DESCRIPTION OF THE TASK: Return only the final portion of the entries: the line with "thumb mcp: (220, 222)" and every line after it, each one exact.

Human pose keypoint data
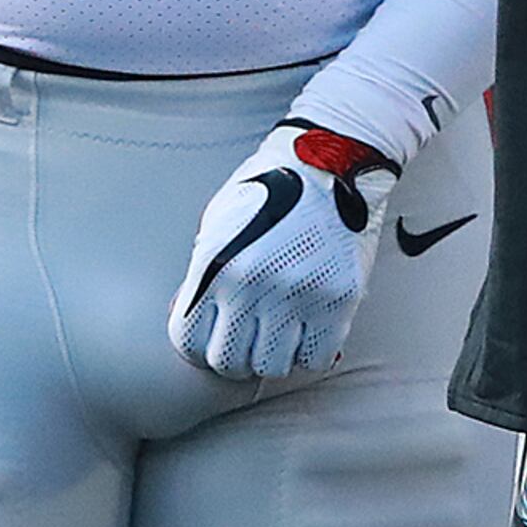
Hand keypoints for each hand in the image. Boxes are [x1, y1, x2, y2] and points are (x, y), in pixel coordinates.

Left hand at [172, 121, 400, 381]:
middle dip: (232, 357)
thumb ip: (202, 272)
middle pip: (228, 362)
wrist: (333, 159)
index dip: (196, 347)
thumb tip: (185, 316)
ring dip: (270, 357)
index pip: (188, 341)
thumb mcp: (220, 222)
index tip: (210, 340)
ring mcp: (301, 293)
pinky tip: (306, 333)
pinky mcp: (340, 298)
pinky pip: (316, 358)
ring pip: (271, 367)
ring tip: (276, 338)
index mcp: (217, 264)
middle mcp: (256, 284)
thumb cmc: (272, 186)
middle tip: (243, 343)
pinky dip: (307, 354)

ANSWER TO THIS TASK:
thumb mcp: (220, 222)
index tip: (210, 340)
ring mcp: (301, 293)
pinky tip: (306, 333)
pinky mcp: (340, 298)
pinky pip: (316, 358)
ring pip: (271, 367)
ring tip: (276, 338)
index mcp: (217, 264)
middle mcp: (256, 284)
thumb cmc: (272, 186)
middle tip: (243, 343)
pinky dip: (307, 354)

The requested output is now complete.